Here was the girl, now she is gone,
Disappeared among the old women.
And the dainas gave me a working title for my memoir of my father’s death: Gone to the Other Side of the Sun. Ancient Latvians believed the sun was the source of our beginnings and the gateway to our journey home, and it is still how a Latvian refers to someone’s dying.
Some say distance is needed before a writer is able to shape an intensely emotional story, that one must find one’s voice. For me it was a process coming of age, of having the courage to trust my voice. At some point I realized my “re-searching” had to stop. Though research was necessary for historical context and to open my eyes to the larger international community, prolonging it kept me safely in the “preparing-to-write” stage. I was looking for some authority other than my own to authenticate my story and what I had to say.

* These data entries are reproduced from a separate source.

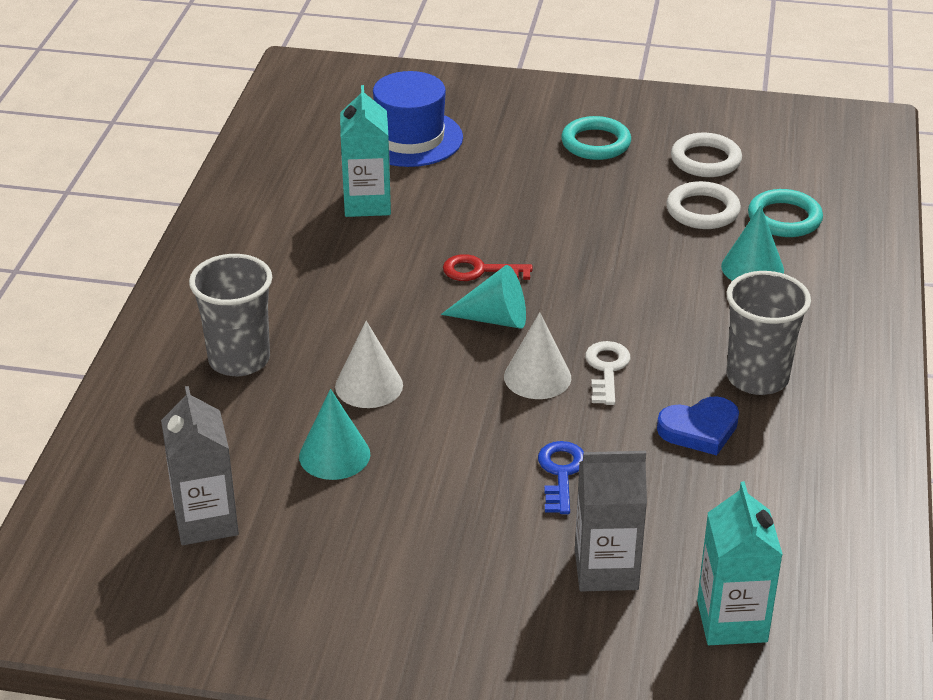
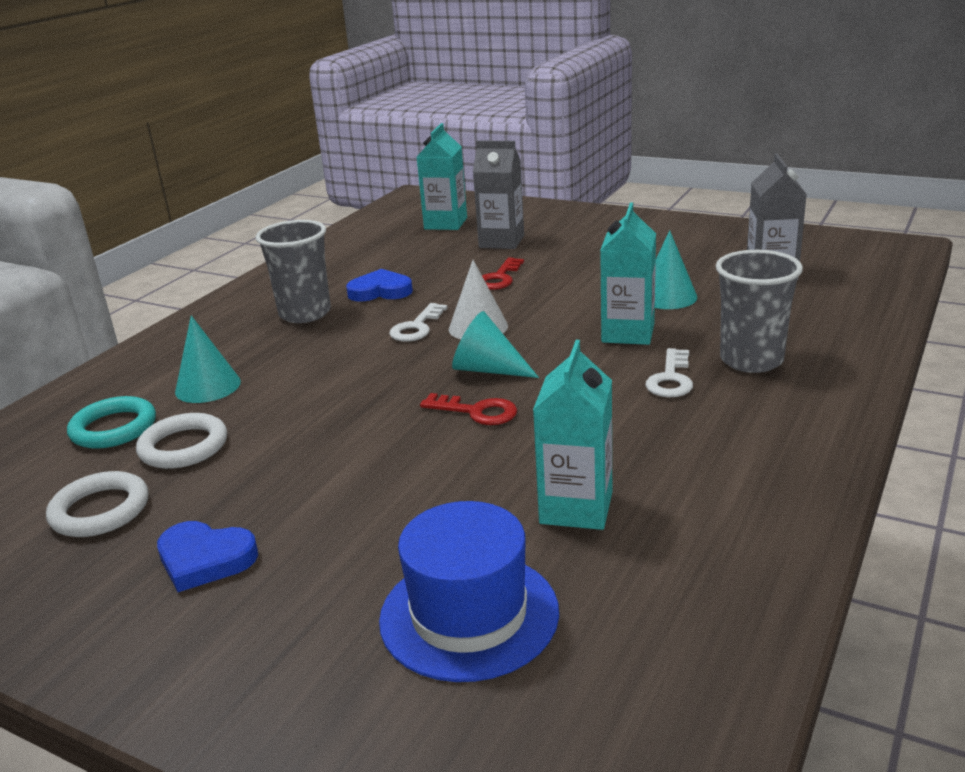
camera: 160 degrees left, 10 degrees down
(315, 327) = (671, 379): none -> white key
(369, 385) = (628, 333): white cone -> turquoise carton
(561, 473) = (499, 278): blue key -> red key
(596, 143) = (205, 559): turquoise ring -> blue heart

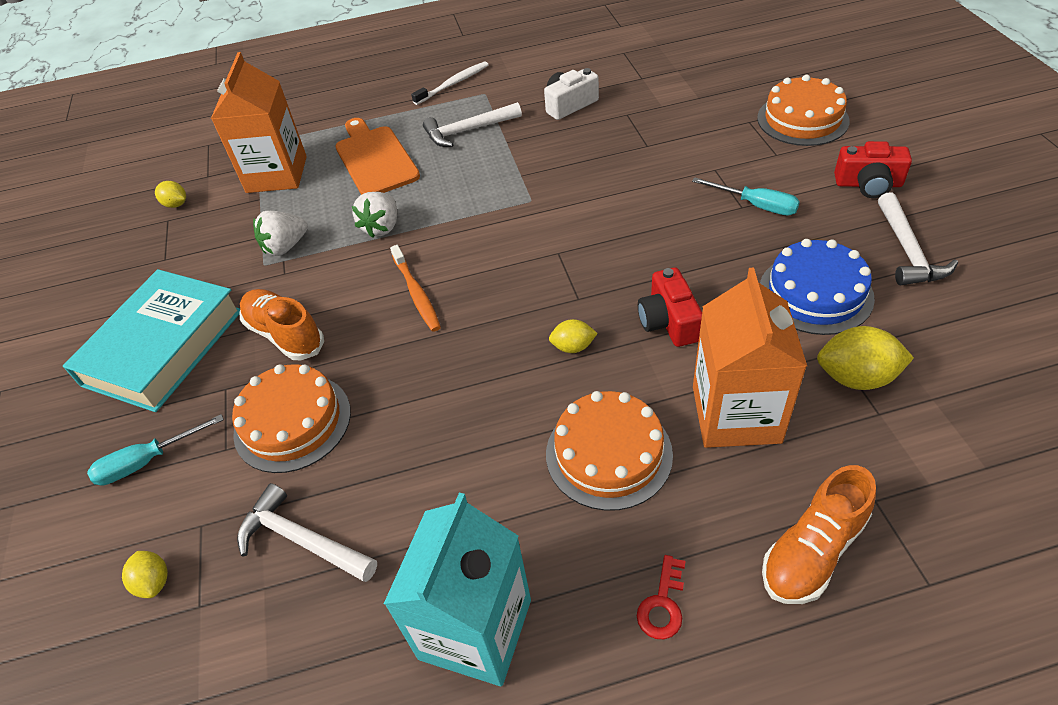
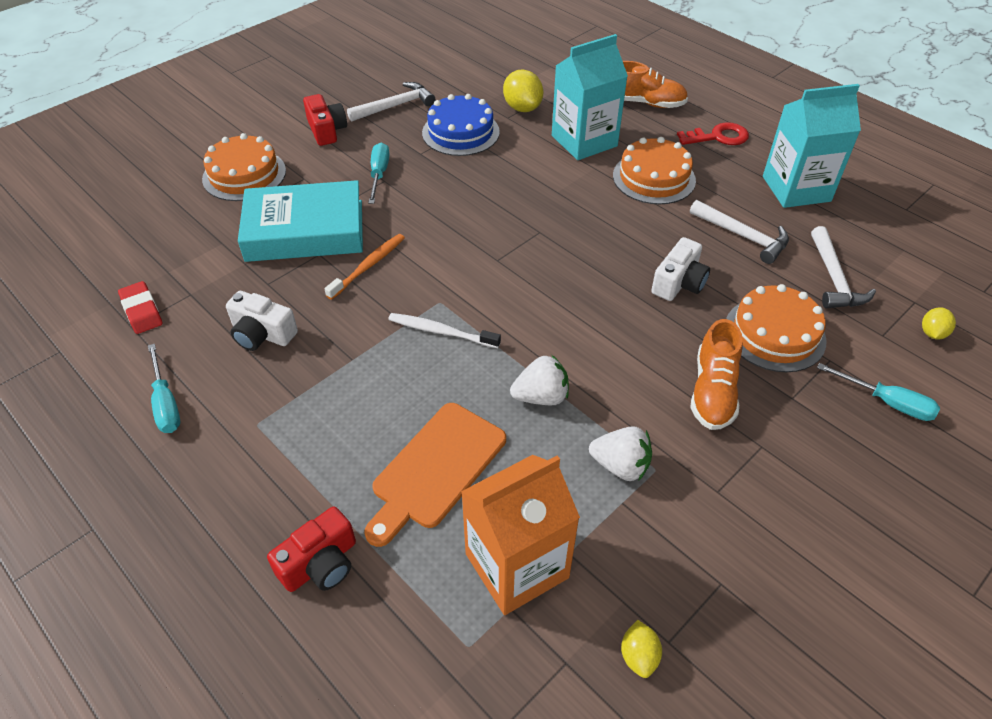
camera: 125 degrees left, 0 degrees up
(163, 347) = (805, 480): turquoise book -> turquoise book (305, 230)
(416, 293) = (603, 326): orange toothbrush -> orange toothbrush (368, 266)
(419, 379) = (679, 283): none -> white camera
(453, 84) = (241, 470): white toothbrush -> white toothbrush (441, 331)
(468, 131) = (344, 403): white hammer -> white hammer (742, 236)
(535, 61) = (166, 403): none -> turquoise screwdriver
(573, 347) = (587, 218): yellow lemon -> none
(638, 57) = (142, 311): none -> red eraser
(662, 604) = (718, 137): red key -> red key, size x1.52
(668, 321) = (530, 184): red camera -> red camera (320, 564)
(736, 414) = (584, 141): orange carton -> turquoise carton

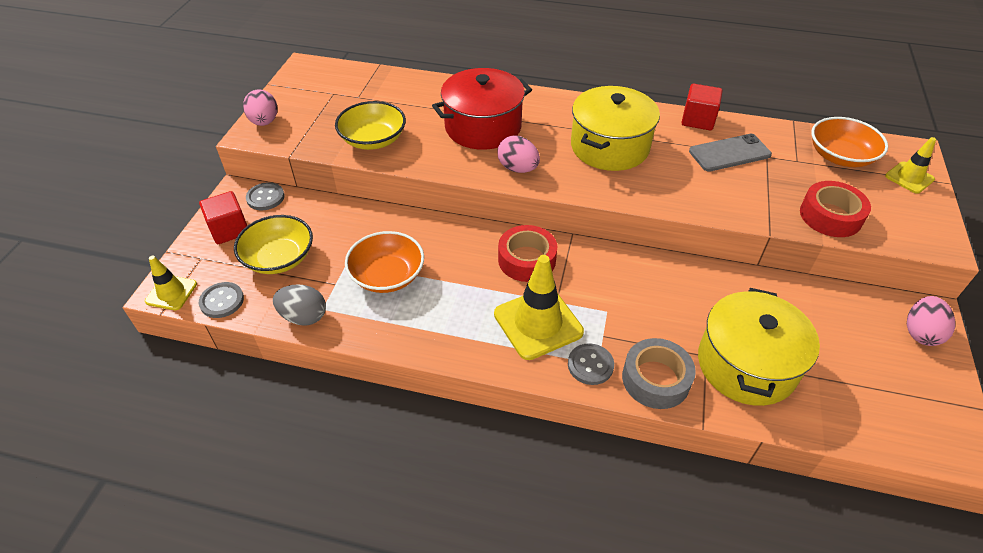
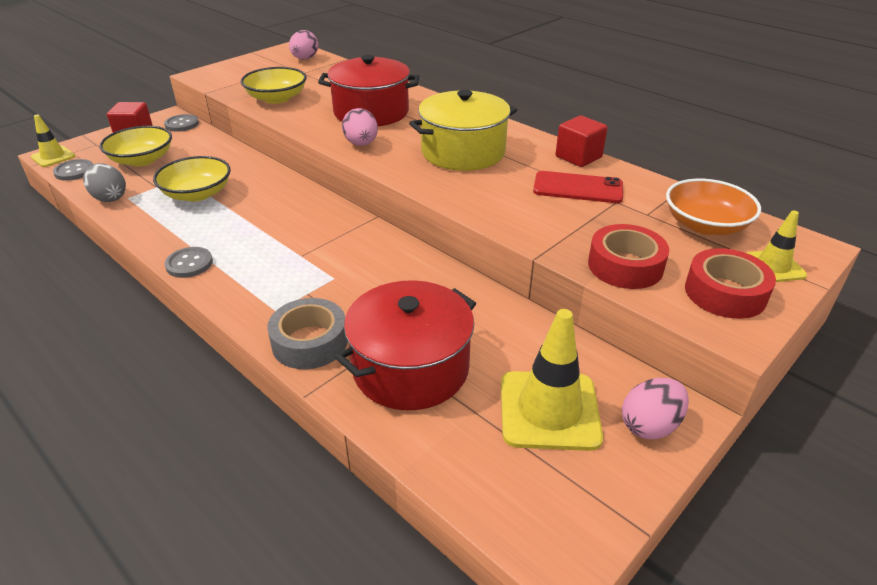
camera: 30 degrees right, 10 degrees down
(264, 122) = (218, 70): pink egg -> pink egg (305, 59)
(387, 275) = (197, 194): orange bowl -> yellow bowl
(527, 260) = (315, 220): red tape -> red tape (725, 293)
(538, 323) = (265, 264): yellow traffic cone -> yellow traffic cone (549, 410)
(590, 365) = (268, 308): grey button -> grey button (189, 264)
(729, 153) = (578, 188): grey phone -> red phone
(746, 364) = (410, 368): yellow pot -> red pot

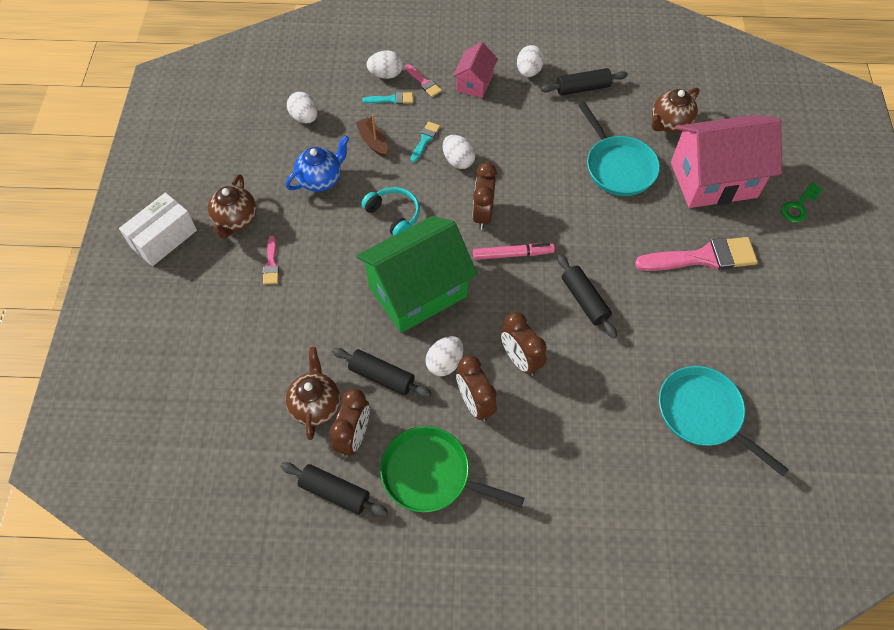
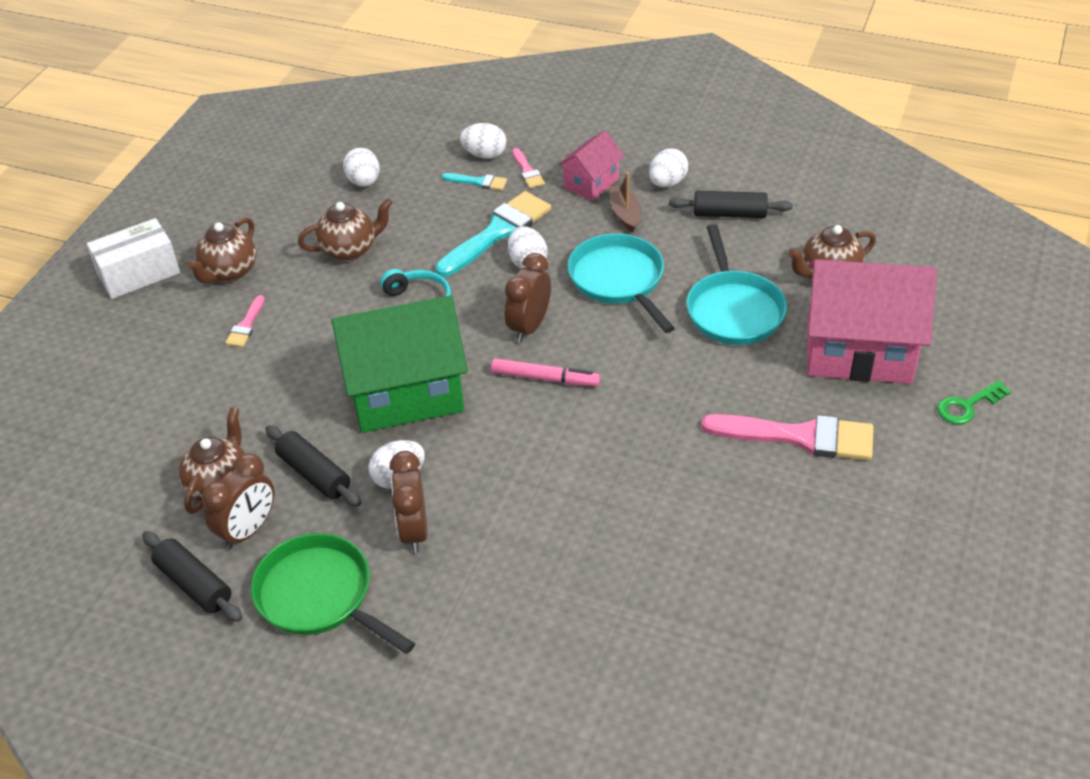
camera: 20 degrees right, 15 degrees down
(321, 179) = (350, 250): blue teapot -> brown teapot
(373, 141) = (433, 222): brown boat -> brown boat (625, 214)
(425, 140) = (498, 232): turquoise brush -> turquoise brush, size x2.11
(520, 359) = (495, 497): brown clock -> none
(584, 300) = (613, 450): black rolling pin -> none
(703, 414) = (710, 618): turquoise pan -> turquoise pan (619, 280)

The courage to get out from under the “voice mask” I’d donned—the voice of Latvian nationalism—came from an inner voice. At major turning points in my growth, “theme dreams” have arisen as my compass. I dreamed that some other woman had written my manuscript, that the words and voice were not my own. Then, I dreamed I unearthed and buried my father a second time. The message was clear.
After sixteen years and numerous drafts my memoir is nearly finished. How I make sense of all that happened is different now than in the years after my father’s death. His dying in Latvia was his final gift to me. It urged me to write. In writing I broke not just my father’s lifelong silence, but my own.
Why did it take so long? The rewriting and reworking of my father’s story was how I came to know him, but also it was a way to keep him alive. Now, it’s time to let him go. Insight into how to close this chapter of my life came from Allyson who posed a pivotal question for what I hope is my final rewrite. (I’m beginning to understand that the secret to good memoir writing is asking good questions.)
The question: Would anything I turned up in all of my research and investigation have changed what was in my heart?
The answer is no. Nothing has altered the truth: I love my father.